Activity in most of the world has come to a halt due to the spread of the coronavirus, but illegal logging and land grabbing in the Amazon rainforest show no sign of slowing down. New data reveals that deforestation is the worst it’s been in the region in over a decade.

Conservation news site Mongabay used data from Brazil’s National Space Research Institute to measure how bad deforestation has gotten in the world’s largest rainforest. More than 3,533 square miles have been lost in the last 12 months. That’s an area larger than Yellowstone National Park. The last time the situation was this bad in the Amazon was May 2008, when a record 3,548 square miles were lost in a 12-month period.

So far in 2020, the Amazon has lost 300 square miles of forest, per Mongabay, which is 55 percent higher than at this point last year. This devastation kicked off long before the novel coronavirus disrupted daily life, though. 2019 saw the rainforest erupt into flames. It’s got a lot to do with right-wing racist Jair Bolsonaro becoming president in Brazil.

But the COVID-19 pandemic is making a bad situation worse. So far, Brazilian indigenous groups have confirmed at least seven cases of the deadly virus, according to National Geographic. A 15-year-old Yanomami boy died of the virus in Brazil. So not only do these loggers threaten the sustainability of the rainforest; they are threatening the health and safety of the indigenous people who live there.

They were already experiencing direct violence at the hands of these criminals, but this is another level of danger. For indigenous people across the Americas, the onslaught of disease is eerily reminiscent of the genocide that began in the 15th century—in part due to new germs their immune systems had never encountered. For some of these remote communities, their only pathway to exposure to COVID-19 is through those trying to destroy their home.

This destruction also helps fuel the spread of these diseases because it destroys key habitats wildlife rely on, new research has found. Without it, they’re more likely to interact with humans.
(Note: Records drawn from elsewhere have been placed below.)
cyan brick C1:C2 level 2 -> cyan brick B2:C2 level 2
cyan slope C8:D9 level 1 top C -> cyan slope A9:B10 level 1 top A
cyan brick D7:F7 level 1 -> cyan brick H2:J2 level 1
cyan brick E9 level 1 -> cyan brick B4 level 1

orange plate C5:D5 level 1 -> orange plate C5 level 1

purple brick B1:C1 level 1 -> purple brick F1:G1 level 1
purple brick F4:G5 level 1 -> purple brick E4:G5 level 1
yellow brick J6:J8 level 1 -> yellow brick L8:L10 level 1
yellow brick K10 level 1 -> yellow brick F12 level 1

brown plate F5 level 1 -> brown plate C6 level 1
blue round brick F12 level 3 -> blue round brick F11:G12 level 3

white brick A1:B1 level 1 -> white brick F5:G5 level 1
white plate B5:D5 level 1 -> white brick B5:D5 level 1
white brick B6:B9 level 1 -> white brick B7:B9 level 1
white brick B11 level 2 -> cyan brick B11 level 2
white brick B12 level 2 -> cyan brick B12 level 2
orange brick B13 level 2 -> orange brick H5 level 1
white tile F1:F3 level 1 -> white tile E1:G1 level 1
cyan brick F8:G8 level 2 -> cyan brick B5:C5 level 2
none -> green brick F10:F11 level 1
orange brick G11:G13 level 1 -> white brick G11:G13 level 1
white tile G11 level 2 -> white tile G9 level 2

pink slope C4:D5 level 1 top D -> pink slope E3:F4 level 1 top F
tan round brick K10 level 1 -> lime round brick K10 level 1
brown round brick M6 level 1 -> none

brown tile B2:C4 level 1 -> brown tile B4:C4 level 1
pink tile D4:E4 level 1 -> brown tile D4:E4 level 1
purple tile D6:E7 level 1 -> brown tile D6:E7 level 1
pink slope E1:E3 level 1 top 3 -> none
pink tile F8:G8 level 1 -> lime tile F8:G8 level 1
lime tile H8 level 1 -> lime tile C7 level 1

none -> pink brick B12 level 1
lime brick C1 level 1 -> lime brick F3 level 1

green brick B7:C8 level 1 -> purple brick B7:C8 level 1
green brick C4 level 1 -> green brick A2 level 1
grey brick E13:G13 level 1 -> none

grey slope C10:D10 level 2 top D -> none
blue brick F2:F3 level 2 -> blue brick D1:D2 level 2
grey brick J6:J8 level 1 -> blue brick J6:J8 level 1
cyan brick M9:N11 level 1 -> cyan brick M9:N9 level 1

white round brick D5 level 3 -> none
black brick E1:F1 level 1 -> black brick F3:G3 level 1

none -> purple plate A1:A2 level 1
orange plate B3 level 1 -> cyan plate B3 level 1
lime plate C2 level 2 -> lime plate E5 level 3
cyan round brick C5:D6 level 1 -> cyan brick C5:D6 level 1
This forest loss impacts people everywhere. The Amazon Rainforest serves as a major carbon sink, helping suck carbon dioxide out of the air and storing it within its trees. Unfortunately, when rainforest burns—the destruction method of choice for those who want to clear land to be used for ranching or agriculture—all that carbon is released back into the atmosphere. If this pattern of deforestation continues, the Amazon will become a source of greenhouse gas emissions rather than a place to store them, research has found. That’ll only accelerate the climate crisis.